Computer science has both contributed to and gained inspiration from the theory of natural selection. The power of the theory, and why it is accepted by scientists, is in its ability to predict things. The most profound of which is that it predicted the need for a biological way for passing information between generations. That ultimately led to the discovery of the DNA molecule and within half a century the mapping of the human genome as well as that of other animals.

Fossils for the record

Fossil Ammonite

Recently palaeontologists went looking for fossils on Ellesmere Island in the Arctic. They were specifically interested in finding fossils that made the link between fish and land living animals. Why did they look there? Not because fossils had been found there before but because they knew from existing fossils from elsewhere the time, 400 million years ago, when such animals should have existed. Next they used their knowledge of geography to work out where rocks of that age existed. Ellesmere island fitted so that is where they looked.
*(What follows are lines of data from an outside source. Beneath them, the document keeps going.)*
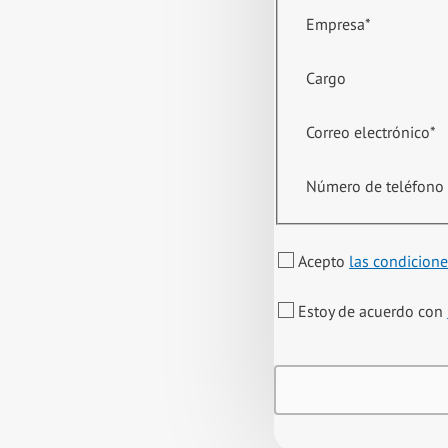
Empresa
*
Cargo
Correo electrónico
*
Número de teléfono
Acepto
las condicione
Estoy de acuerdo con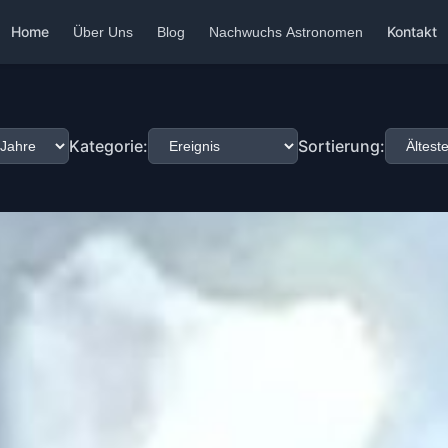
Home
Kontakt
Über Uns
Blog
Nachwuchs Astronomen
Kategorie:
Sortierung: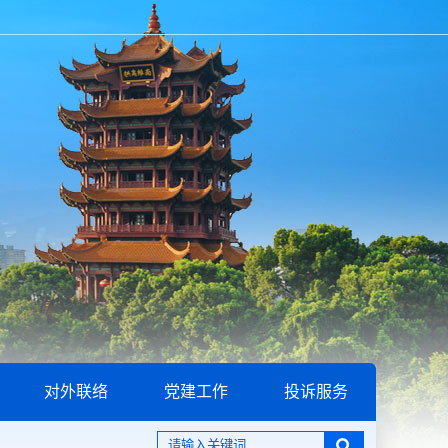
对外联络
党建工作
投诉服务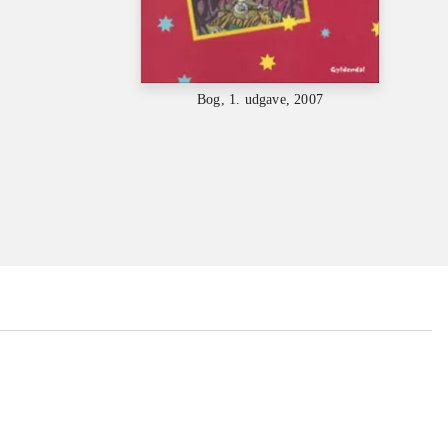
Bog, 1. udgave, 2007
...
...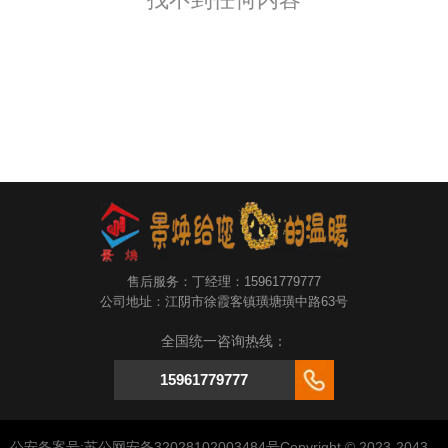
售后服务：丁经理：15961779777
公司地址：江阴市徐霞客镇璜塘璜中路63号
全国统一咨询热线：
15961779777
公安备案号:苏公网安备32028102003484号Copyright © 2023-2043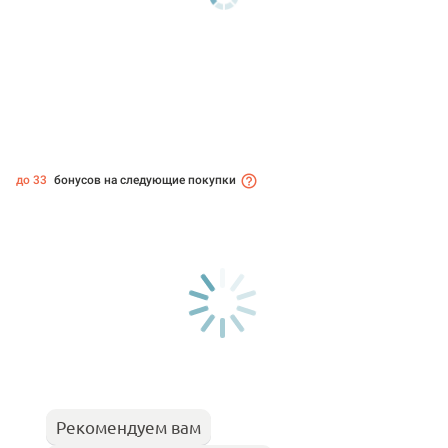
до 33
бонусов на следующие покупки
Рекомендуем вам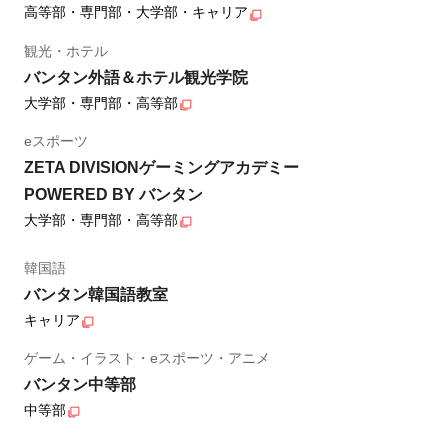
高等部・専門部・大学部・キャリア
観光・ホテル
バンタン外語＆ホテル観光学院
大学部・専門部・高等部
eスポーツ
ZETA DIVISIONゲーミングアカデミー
POWERED BY バンタン
大学部・専門部・高等部
韓国語
バンタン韓国語教室
キャリア
ゲーム・イラスト・eスポーツ・アニメ
バンタン中等部
中等部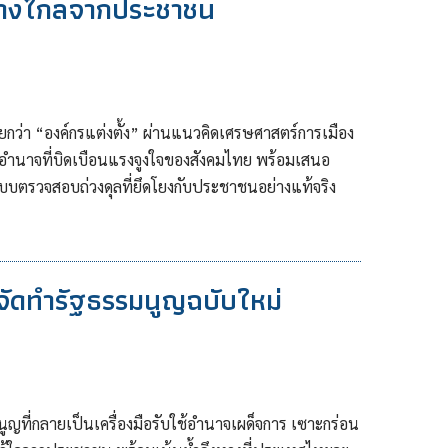
่ห่างไกลจากประชาชน
ียกว่า “องค์กรแต่งตั้ง” ผ่านแนวคิดเศรษศาสตร์การเมือง
งอำนาจที่บิดเบือนแรงจูงใจของสังคมไทย พร้อมเสนอ
บตรวจสอบถ่วงดุลที่ยึดโยงกับประชาชนอย่างแท้จริง
ัดทำรัฐธรรมนูญฉบับใหม่
ญที่กลายเป็นเครื่องมือรับใช้อำนาจเผด็จการ เซาะกร่อน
After 5 years of digging on the island, earlier this year, they found near perfect skeletons of fish with wrist like arrangements that one would expect from the missing link.

Beak to the future

A Herculean study showing the amazing dedication of some scientists is that of Rosemary and Peter Grant. They did field work on small remote islands in the Galapagos documenting evolution as it took place in the islands' Finches. They did this over a staggering 30 years. They carefully measured the beaks of the finches generation after generation, also recording things like the weather and kinds and quantities of seeds available each year. Based on the data they collected they were able to predict what would happen to beak sizes when droughts happened.